KILL THREE BIRDS: A Kingdom of Aves Mystery by Nicole Givens Kurtz (whom I’ve met at cons but this is still a sincere review) is a fantasy mystery set in an African culture where castes divide along bird lines: vultures handle death and funerals, doves lead the faith, eagles enforce order, hawks have the true sight that solves crime). The protagonist, Hawk Prentice, arrives in a small community after a murder and despite the assurances Such Things Don’t Happen Here discovers the root cause lies in the victim’s tangled family (to my relief, the issue wasn’t incest). The identity of the killer was fairly obvious but the setting and the characters were interesting enough that I didn’t mind.

In the 1930s, after Spain elected a leftist government, two generals went to war to overthrow the government and put fascists into power. TOMORROW PERHAPS THE FUTURE: Writers, Outsiders and the Spanish Civil War by Sarah Watling looks at various English and American women who got involved in the war as photographers, reporters, nurses or simply polemicists including Jessica Mitford, Virginia Woolf, Sylvia Townsend Warner and African-American nurse Salaria Kea.

+---+

**Tasks:**
A) Reproduce the passage of the book reviews from "KILL THREE BIRDS: A" up to and including "I didn’t mind.", word for word.
B) Carry on the book reviews after their final sentence.

**Source material:**

+---+

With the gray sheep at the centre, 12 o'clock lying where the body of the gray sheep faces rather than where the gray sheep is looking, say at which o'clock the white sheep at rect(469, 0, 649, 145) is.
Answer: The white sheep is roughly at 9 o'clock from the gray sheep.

+---+

**Task answers:**
A)
KILL THREE BIRDS: A Kingdom of Aves Mystery by Nicole Givens Kurtz (whom I’ve met at cons but this is still a sincere review) is a fantasy mystery set in an African culture where castes divide along bird lines: vultures handle death and funerals, doves lead the faith, eagles enforce order, hawks have the true sight that solves crime). The protagonist, Hawk Prentice, arrives in a small community after a murder and despite the assurances Such Things Don’t Happen Here discovers the root cause lies in the victim’s tangled family (to my relief, the issue wasn’t incest). The identity of the killer was fairly obvious but the setting and the characters were interesting enough that I didn’t mind.

B)
This approach gives a good perspective on the women and the international interest in the war: left-wingers saw a chance to fight fascism, fascists saw a chance to create an ally, the U.S. and most non-fascist governments backed off rather than support a left-wing, communist-inclusive government. Unfortunately it proves an awkward approach for telling the history of the war as none of the women were at key events such as the Guernica bombing. Watling also gets pretentious whenever she muses about the role of the artist in such events. Worth the reading even so.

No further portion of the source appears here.